In May, the United Nations (UN) released a devastating report detailing the unprecedented loss of biodiversity that our planet is currently facing. Now, UN experts are warning of the effects mass biodiversity loss can also have on human rights.
The UN biodiversity report, published by the Intergovernmental Science-Policy Platform on Biodiversity and Ecosystem Services, found that over one million species are currently at risk of extinction. Researchers found that human activities threaten species more than at any other time in the planet’s history.
The results are incredibly grim. The authors note that we will continue on this downwards spiral unless we implement transformative change.

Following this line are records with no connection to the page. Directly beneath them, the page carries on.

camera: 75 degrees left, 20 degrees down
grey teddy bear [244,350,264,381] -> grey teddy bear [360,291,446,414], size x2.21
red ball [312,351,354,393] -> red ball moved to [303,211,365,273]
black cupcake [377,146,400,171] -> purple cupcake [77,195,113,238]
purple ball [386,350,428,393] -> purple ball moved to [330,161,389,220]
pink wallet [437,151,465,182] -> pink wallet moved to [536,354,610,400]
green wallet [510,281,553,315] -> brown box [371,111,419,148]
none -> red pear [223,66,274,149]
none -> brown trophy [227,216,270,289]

Plants and animals are not the only victims of the current state of the planet. UN experts caution that biodiversity loss threatens human rights for current and future generations.
“The loss of global biodiversity is having and will continue to have devastating effects on a wide range of human rights for decades to come. This report is a stark reminder that we can simply not enjoy our basic human rights to life, health, food and safe water without a healthy environment,” David Boyd, a UN expert on human rights and the environment, said in a news release.

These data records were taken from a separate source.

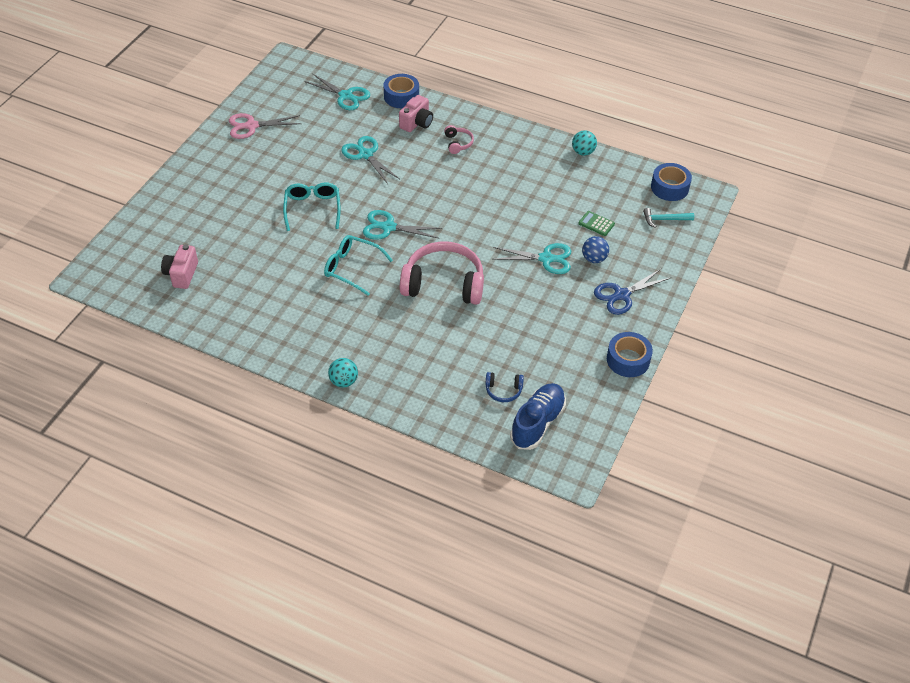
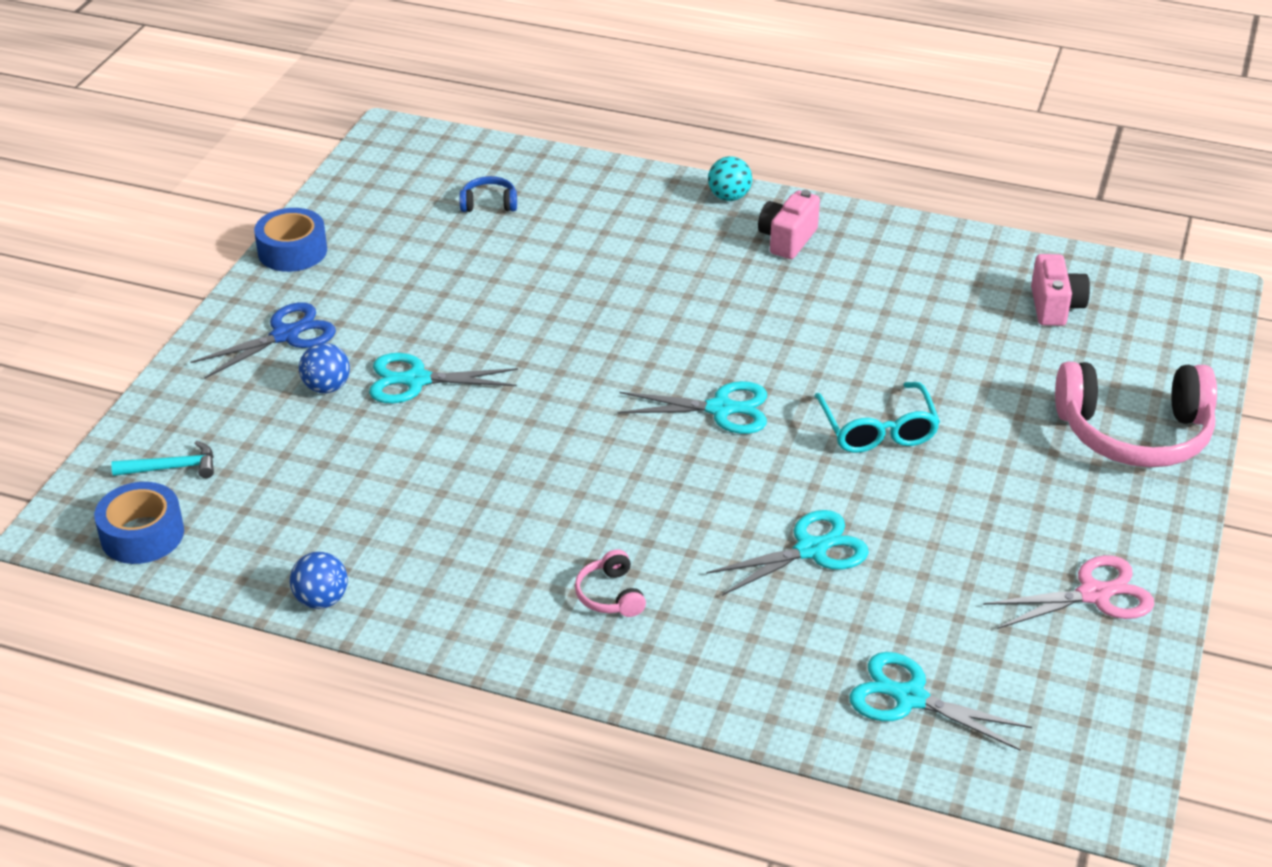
camera: 175 degrees right, 10 degrees down
turquoise glasses [324,235,393,296] -> none
turquoise scissors [341,136,400,184] -> turquoise scissors turned 75 degrees counterclockwise [706,510,869,596]
blue tape [383,74,419,108] -> none
pink camera [399,95,433,132] -> pink camera moved to [758,190,820,259]
pink headphones [400,241,484,305] -> pink headphones moved to [1055,362,1217,467]
blue shoe [510,383,566,450] -> none
turquoise ball [572,130,597,156] -> blue ball [290,552,348,609]
green calculator [578,211,615,236] -> none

Biodiversity provides humans with food, medicine and livelihoods. Plant and animal species also ensure our ecosystems function properly which, in turn, helps to clean our air, water and soil. Ecosystems such as coral reefs can protect humans from the effects of extreme weather, which is believed to increase as a result of climate change.

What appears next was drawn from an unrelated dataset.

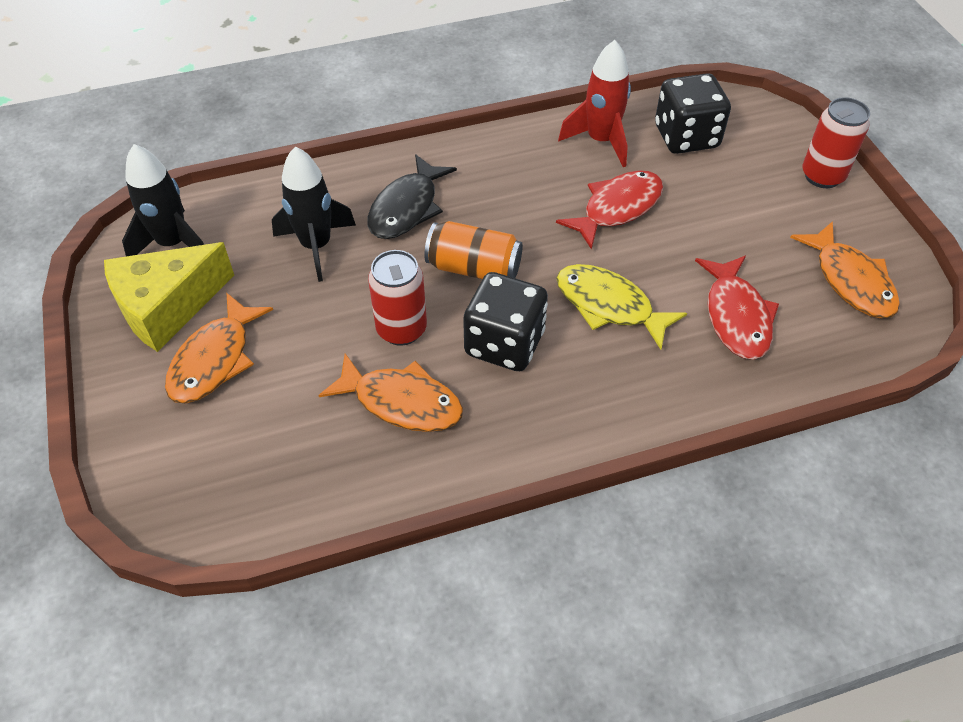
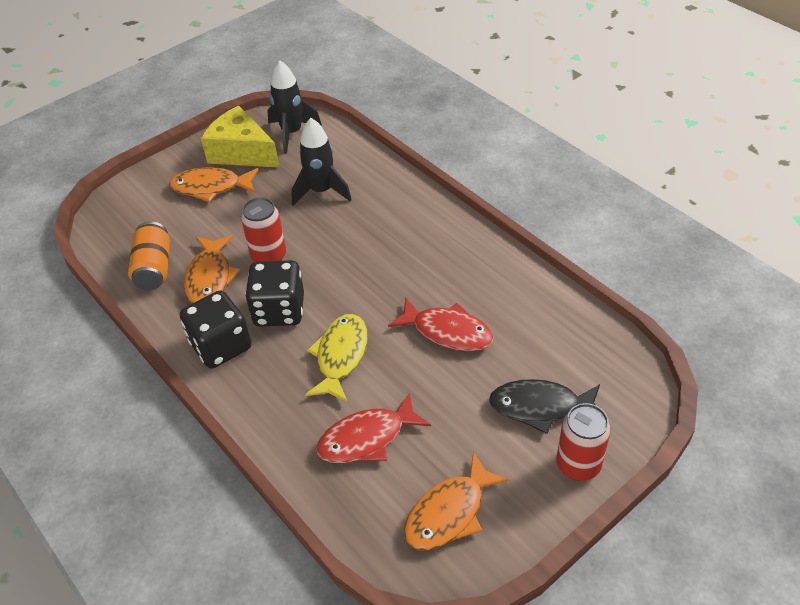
camera: 70 degrees right, 5 degrees down
black fish [367,154,457,239] -> black fish moved to [489,379,600,434]
orange can [424,221,523,279] -> orange can moved to [128,221,170,290]
red rocket [558,40,631,167] -> none
black dice [655,73,731,154] -> black dice moved to [180,291,252,368]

A decline in natural resources throughout the world could exacerbate tensions between people and countries, resulting in armed conflict.
The loss of pollinators alone threatens $577 billion in annual global crops. Additionally, an estimated 100-300 million people are at an increased risk of floods and hurricanes as a result of the decline in coastal ecosystems, the UN biodiversity report found.
Communities throughout the world rely on healthy and functional ecosystems for survival. As United Nations experts state, poor communities including indigenous peoples, farmers and fishermen are particularly vulnerable to the effects of biodiversity loss.
The UN biodiversity report helped wake up the collective conscience of humanity. While many people may not yet see the effects of biodiversity loss on their personal livelihoods, that could change in the coming years. The key to gaining buy-in for transformative change may just be the threat it poses to us personally.